» **DATA ROWS**
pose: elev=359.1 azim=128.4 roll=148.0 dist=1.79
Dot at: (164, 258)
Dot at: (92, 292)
...
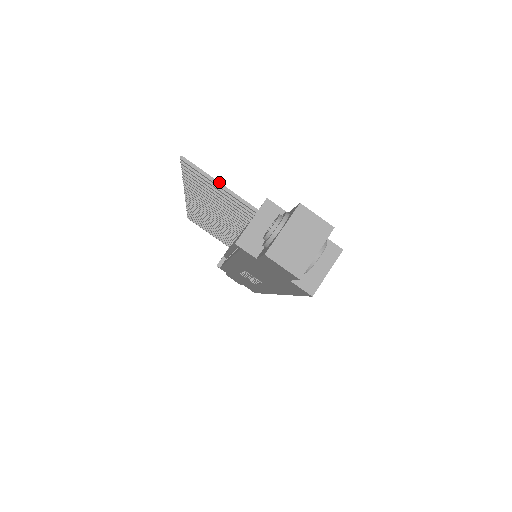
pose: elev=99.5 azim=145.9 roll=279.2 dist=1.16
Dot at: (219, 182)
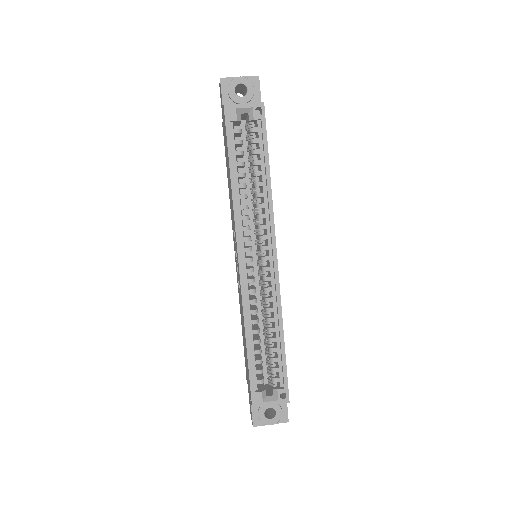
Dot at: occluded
...
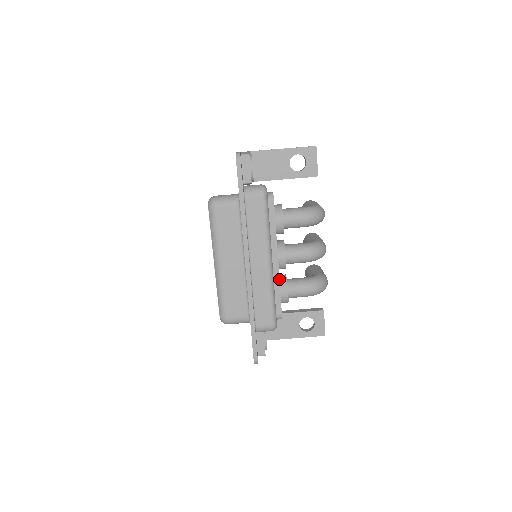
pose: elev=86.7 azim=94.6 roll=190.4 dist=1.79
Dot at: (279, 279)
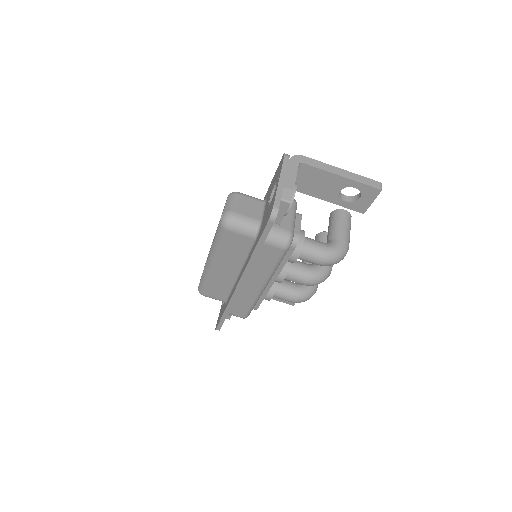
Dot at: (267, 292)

» **GOAL**
Reproduce the stretch of material from the line containing "pose: elev=86.7 azim=94.6" through the line containing "Dot at: (267, 292)", leaving out the pictures.

» **OUTPUT FOR THIS TASK**
pose: elev=86.7 azim=94.6 roll=190.4 dist=1.79
Dot at: (279, 279)
Dot at: (267, 292)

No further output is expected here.